Calculating the size of Java Collections

August 1, 2013 by Nikita Salnikov-Tarnovski

This post is a simple case study demonstrating how the standard Java Collections are consuming memory. If you bear with me, I will guide you through the art of predicting and measuring the exact size of an ArrayList, HashMap or any other data structure found in the Collections library.

Our previous articles on the subject covered different aspects on how to calculate the amount of heap required by your data structures:

In this article we are looking for answers to a simple question. Namely – how much memory do my list and map consume after I have ran the following code. And how can you put this knowledge to practice estimating the collection size in your own code.

List list = new ArrayList();
Map<Integer, Object> map = new HashMap<Integer, Object>();
for (int i = 0; i < 1000; i++) {
   list.add(new Integer(i));
   map.put(new Integer(i), new Object());
}

As always, our first recommendation is to measure, not guess. For measurements we used Aleksey Shipilev’s utility.
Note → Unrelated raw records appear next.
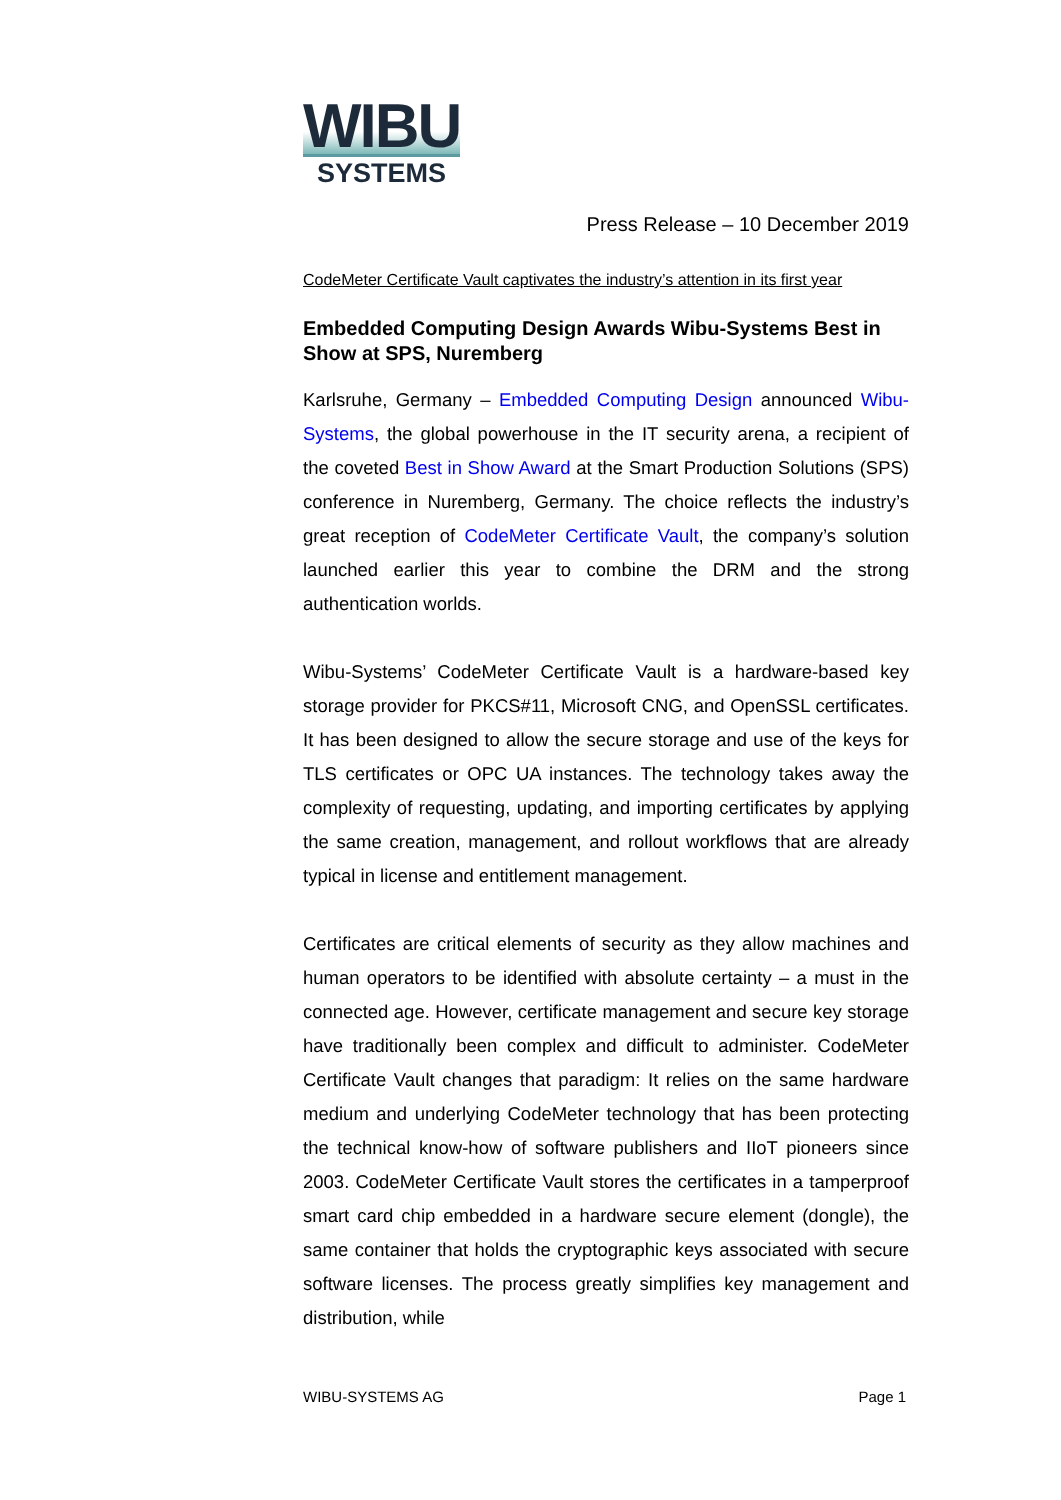WIBU
SYSTEMS
Press Release – 10 December 2019
CodeMeter Certificate Vault captivates the industry’s attention in its first year
Embedded Computing Design Awards Wibu-Systems Best in Show at SPS, Nuremberg
Karlsruhe, Germany – Embedded Computing Design announced Wibu-Systems, the global powerhouse in the IT security arena, a recipient of the coveted Best in Show Award at the Smart Production Solutions (SPS) conference in Nuremberg, Germany. The choice reflects the industry’s great reception of CodeMeter Certificate Vault, the company’s solution launched earlier this year to combine the DRM and the strong authentication worlds.
Wibu-Systems’ CodeMeter Certificate Vault is a hardware-based key storage provider for PKCS#11, Microsoft CNG, and OpenSSL certificates. It has been designed to allow the secure storage and use of the keys for TLS certificates or OPC UA instances. The technology takes away the complexity of requesting, updating, and importing certificates by applying the same creation, management, and rollout workflows that are already typical in license and entitlement management.
Certificates are critical elements of security as they allow machines and human operators to be identified with absolute certainty – a must in the connected age. However, certificate management and secure key storage have traditionally been complex and difficult to administer. CodeMeter Certificate Vault changes that paradigm: It relies on the same hardware medium and underlying CodeMeter technology that has been protecting the technical know-how of software publishers and IIoT pioneers since 2003. CodeMeter Certificate Vault stores the certificates in a tamperproof smart card chip embedded in a hardware secure element (dongle), the same container that holds the cryptographic keys associated with secure software licenses. The process greatly simplifies key management and distribution, while
WIBU-SYSTEMS AG Page 1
Running our code with the utility attached gave us the following answers on my 64bit Mac OS X:

  • The size of the list is 20,976 bytes
  • The size of the map is 68,168  bytes

So if you are the kind of a developer who is only interested in quick answers then you might not bother reading further and just toss in the aforementioned library to your codebase and start measuring. For the ones who are interested in how those numbers were calculated we need to dig further.

Lets try to verify those calculations are correct for the list. In order to do this we need to understand how the ArrayList is constructed. As you might already know, an ArrayList is built just as the name is hinting – it is nothing more than a list interface using an array in the implementation to store the content.

So if we would directly apply the knowledge about how to calculate the retained size of such an array of Integers, we could come up with a straightforward math like the following

for our array (remember, we are on a 64bit platform):

  • 1,000 references to an object in an array, 8 bytes each = 8,000 bytes
  • 1,000 int primitives wrapped to an Integer. 4 bytes per primitive wrapped in an object with 16 bytes consumed by headers in our 64bit platform and 4 bytes lost to alignment. So 24,000 bytes to the int primitives

So shouldn’t we end up with 32,000 bytes, not 20,976? As it appears, no.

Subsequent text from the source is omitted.